## Task details
Locate the line that contains "[251,295,333,311] inventory ->" in the entries below, then repeat it and every following line through the line that contains "(197, 338) none", exactly, and no others.

Structured diff data:
════════
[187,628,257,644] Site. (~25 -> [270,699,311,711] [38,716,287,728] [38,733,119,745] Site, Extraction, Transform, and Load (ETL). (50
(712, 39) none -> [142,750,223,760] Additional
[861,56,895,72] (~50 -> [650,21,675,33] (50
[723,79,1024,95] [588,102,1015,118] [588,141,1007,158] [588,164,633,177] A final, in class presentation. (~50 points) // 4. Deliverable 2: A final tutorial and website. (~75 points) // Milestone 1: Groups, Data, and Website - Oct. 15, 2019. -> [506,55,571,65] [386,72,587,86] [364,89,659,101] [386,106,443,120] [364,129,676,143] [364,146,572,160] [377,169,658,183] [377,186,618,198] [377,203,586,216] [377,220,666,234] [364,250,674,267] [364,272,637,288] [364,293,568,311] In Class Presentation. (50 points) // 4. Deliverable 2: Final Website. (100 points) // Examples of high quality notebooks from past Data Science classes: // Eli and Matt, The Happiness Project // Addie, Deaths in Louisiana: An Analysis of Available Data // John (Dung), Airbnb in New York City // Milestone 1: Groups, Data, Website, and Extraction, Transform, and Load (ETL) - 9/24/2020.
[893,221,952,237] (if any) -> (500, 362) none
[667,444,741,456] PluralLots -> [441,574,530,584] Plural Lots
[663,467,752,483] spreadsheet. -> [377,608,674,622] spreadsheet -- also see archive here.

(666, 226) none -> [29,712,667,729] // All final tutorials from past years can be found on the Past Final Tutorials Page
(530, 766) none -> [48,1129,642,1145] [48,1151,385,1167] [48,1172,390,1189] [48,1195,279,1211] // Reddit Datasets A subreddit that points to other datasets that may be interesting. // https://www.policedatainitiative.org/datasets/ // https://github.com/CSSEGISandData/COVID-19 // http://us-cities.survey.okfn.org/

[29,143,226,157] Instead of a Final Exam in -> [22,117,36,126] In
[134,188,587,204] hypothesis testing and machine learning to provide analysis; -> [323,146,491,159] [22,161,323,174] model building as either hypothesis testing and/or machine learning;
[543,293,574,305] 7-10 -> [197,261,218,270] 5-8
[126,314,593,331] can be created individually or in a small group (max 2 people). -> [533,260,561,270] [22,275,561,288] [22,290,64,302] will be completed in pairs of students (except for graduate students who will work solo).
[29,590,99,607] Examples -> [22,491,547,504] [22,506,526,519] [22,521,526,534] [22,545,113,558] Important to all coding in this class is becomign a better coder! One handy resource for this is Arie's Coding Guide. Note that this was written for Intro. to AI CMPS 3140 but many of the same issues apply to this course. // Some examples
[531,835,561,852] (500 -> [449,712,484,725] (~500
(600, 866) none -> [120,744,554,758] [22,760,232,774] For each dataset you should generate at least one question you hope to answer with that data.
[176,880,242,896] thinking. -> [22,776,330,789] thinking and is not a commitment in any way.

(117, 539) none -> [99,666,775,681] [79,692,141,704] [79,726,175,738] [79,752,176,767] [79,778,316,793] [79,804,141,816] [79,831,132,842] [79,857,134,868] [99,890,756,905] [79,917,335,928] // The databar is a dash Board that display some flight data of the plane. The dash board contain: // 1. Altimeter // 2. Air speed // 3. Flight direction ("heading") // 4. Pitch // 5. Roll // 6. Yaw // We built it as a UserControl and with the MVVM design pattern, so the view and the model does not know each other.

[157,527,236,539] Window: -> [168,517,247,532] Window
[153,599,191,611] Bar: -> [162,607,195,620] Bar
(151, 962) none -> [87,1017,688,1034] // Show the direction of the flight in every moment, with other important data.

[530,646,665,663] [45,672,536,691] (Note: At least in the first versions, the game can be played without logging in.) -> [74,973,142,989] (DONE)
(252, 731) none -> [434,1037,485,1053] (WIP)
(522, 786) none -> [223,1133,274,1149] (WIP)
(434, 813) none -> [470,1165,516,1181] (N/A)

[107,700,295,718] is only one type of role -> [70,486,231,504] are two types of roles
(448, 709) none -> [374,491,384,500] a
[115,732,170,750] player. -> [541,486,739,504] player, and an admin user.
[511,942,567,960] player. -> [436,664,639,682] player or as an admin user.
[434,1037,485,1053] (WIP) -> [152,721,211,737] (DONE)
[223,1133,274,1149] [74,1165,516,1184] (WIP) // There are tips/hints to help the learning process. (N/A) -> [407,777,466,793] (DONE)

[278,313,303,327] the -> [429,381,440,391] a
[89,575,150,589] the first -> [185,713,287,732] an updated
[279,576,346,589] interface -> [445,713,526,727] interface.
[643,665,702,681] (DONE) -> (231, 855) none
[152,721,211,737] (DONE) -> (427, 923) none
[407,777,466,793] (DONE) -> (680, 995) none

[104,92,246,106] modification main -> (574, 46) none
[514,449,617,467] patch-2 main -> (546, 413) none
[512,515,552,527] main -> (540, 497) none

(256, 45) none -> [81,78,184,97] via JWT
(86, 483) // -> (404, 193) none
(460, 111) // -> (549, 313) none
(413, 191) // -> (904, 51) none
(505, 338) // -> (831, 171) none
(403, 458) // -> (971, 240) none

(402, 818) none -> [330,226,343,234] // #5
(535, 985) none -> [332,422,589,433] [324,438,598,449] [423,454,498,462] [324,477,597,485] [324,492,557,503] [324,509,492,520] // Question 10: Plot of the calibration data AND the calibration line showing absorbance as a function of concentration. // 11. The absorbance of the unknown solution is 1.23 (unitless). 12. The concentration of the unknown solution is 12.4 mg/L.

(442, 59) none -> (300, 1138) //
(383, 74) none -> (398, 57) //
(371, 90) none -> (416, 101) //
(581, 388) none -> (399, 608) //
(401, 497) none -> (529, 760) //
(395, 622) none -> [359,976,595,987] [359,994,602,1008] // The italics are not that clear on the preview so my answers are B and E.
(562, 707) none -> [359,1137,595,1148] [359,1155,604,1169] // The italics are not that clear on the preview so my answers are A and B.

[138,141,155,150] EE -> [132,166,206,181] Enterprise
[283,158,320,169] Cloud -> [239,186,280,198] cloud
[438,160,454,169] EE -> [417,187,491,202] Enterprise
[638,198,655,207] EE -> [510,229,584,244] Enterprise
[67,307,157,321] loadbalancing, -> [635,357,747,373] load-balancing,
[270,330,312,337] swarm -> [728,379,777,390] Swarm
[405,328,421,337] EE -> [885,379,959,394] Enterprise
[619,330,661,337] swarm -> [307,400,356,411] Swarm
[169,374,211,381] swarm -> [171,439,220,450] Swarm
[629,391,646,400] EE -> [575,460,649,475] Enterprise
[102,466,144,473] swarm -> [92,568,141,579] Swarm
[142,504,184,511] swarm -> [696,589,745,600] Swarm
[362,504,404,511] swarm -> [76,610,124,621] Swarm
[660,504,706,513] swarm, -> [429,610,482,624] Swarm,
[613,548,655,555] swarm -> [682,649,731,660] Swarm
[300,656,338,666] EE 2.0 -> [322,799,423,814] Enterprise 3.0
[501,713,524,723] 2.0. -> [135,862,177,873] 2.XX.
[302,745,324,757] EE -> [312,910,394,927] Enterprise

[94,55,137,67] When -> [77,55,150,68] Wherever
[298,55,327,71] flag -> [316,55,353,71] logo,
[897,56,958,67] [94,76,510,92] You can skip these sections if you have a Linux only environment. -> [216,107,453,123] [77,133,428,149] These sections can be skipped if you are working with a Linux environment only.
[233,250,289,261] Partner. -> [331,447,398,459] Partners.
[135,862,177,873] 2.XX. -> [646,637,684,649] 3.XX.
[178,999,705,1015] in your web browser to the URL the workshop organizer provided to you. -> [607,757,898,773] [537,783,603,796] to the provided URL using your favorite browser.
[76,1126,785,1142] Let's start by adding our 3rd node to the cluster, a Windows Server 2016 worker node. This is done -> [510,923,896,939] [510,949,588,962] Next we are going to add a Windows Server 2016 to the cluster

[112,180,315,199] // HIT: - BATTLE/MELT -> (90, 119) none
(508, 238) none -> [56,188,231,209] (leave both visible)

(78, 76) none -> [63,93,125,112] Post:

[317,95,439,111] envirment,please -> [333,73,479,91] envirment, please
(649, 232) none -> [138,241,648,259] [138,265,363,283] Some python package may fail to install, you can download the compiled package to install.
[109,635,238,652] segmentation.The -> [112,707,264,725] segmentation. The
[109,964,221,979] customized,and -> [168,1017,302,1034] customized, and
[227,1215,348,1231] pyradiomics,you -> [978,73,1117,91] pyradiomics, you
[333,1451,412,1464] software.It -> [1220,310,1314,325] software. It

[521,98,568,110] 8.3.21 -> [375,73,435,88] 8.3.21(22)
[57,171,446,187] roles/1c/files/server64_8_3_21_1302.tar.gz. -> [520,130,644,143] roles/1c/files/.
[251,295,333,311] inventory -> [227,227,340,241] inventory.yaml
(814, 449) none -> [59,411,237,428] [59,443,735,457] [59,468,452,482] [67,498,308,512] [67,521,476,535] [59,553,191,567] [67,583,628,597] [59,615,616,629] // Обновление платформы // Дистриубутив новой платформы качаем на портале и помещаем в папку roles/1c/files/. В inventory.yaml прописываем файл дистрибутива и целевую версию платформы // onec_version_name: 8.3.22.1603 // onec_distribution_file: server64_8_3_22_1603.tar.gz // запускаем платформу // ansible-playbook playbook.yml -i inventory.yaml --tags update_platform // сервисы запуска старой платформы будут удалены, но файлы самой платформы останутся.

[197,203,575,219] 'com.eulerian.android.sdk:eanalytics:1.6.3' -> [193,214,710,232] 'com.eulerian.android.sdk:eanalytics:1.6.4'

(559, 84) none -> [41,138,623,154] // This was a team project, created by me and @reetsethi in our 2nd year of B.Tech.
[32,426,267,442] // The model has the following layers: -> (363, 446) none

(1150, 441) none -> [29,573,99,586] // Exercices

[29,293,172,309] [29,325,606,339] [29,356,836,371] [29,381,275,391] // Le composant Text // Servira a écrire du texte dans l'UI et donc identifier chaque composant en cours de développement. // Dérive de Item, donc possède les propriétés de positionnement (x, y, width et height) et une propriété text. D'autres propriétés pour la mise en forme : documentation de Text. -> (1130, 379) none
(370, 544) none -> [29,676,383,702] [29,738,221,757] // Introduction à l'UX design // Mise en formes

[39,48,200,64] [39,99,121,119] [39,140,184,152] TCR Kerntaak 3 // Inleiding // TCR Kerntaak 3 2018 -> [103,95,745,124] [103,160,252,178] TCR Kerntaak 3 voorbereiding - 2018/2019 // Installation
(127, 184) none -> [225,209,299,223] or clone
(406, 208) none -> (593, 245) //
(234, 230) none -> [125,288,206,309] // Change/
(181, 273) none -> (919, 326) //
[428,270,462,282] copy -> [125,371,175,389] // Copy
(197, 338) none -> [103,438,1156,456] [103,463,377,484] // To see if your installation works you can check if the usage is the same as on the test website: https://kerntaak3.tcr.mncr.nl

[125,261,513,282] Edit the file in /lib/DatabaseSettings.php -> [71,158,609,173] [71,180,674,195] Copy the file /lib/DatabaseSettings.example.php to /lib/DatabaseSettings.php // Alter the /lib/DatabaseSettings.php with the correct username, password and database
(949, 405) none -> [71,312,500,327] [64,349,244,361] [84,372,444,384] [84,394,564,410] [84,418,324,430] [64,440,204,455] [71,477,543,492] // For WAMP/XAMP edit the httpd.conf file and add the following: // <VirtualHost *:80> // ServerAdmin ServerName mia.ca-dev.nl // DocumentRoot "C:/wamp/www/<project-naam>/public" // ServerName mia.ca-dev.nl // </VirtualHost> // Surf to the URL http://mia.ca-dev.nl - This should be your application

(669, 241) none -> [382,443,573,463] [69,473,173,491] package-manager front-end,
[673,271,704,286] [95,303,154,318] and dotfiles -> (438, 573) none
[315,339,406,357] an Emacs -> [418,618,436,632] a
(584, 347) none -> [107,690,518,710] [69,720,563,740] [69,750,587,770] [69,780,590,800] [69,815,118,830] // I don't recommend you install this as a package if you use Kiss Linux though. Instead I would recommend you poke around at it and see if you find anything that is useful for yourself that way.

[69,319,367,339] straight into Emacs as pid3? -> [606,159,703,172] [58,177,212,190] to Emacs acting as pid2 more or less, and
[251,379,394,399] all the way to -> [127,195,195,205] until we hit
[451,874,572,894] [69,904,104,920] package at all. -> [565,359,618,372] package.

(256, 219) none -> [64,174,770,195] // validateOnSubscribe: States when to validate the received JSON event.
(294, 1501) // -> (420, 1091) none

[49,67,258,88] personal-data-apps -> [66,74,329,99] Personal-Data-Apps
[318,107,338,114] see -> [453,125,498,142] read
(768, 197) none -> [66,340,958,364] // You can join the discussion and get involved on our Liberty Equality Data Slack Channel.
════════
## Exercise response
[251,295,333,311] inventory -> [227,227,340,241] inventory.yaml
(814, 449) none -> [59,411,237,428] [59,443,735,457] [59,468,452,482] [67,498,308,512] [67,521,476,535] [59,553,191,567] [67,583,628,597] [59,615,616,629] // Обновление платформы // Дистриубутив новой платформы качаем на портале и помещаем в папку roles/1c/files/. В inventory.yaml прописываем файл дистрибутива и целевую версию платформы // onec_version_name: 8.3.22.1603 // onec_distribution_file: server64_8_3_22_1603.tar.gz // запускаем платформу // ansible-playbook playbook.yml -i inventory.yaml --tags update_platform // сервисы запуска старой платформы будут удалены, но файлы самой платформы останутся.

[197,203,575,219] 'com.eulerian.android.sdk:eanalytics:1.6.3' -> [193,214,710,232] 'com.eulerian.android.sdk:eanalytics:1.6.4'

(559, 84) none -> [41,138,623,154] // This was a team project, created by me and @reetsethi in our 2nd year of B.Tech.
[32,426,267,442] // The model has the following layers: -> (363, 446) none

(1150, 441) none -> [29,573,99,586] // Exercices

[29,293,172,309] [29,325,606,339] [29,356,836,371] [29,381,275,391] // Le composant Text // Servira a écrire du texte dans l'UI et donc identifier chaque composant en cours de développement. // Dérive de Item, donc possède les propriétés de positionnement (x, y, width et height) et une propriété text. D'autres propriétés pour la mise en forme : documentation de Text. -> (1130, 379) none
(370, 544) none -> [29,676,383,702] [29,738,221,757] // Introduction à l'UX design // Mise en formes

[39,48,200,64] [39,99,121,119] [39,140,184,152] TCR Kerntaak 3 // Inleiding // TCR Kerntaak 3 2018 -> [103,95,745,124] [103,160,252,178] TCR Kerntaak 3 voorbereiding - 2018/2019 // Installation
(127, 184) none -> [225,209,299,223] or clone
(406, 208) none -> (593, 245) //
(234, 230) none -> [125,288,206,309] // Change/
(181, 273) none -> (919, 326) //
[428,270,462,282] copy -> [125,371,175,389] // Copy
(197, 338) none -> [103,438,1156,456] [103,463,377,484] // To see if your installation works you can check if the usage is the same as on the test website: https://kerntaak3.tcr.mncr.nl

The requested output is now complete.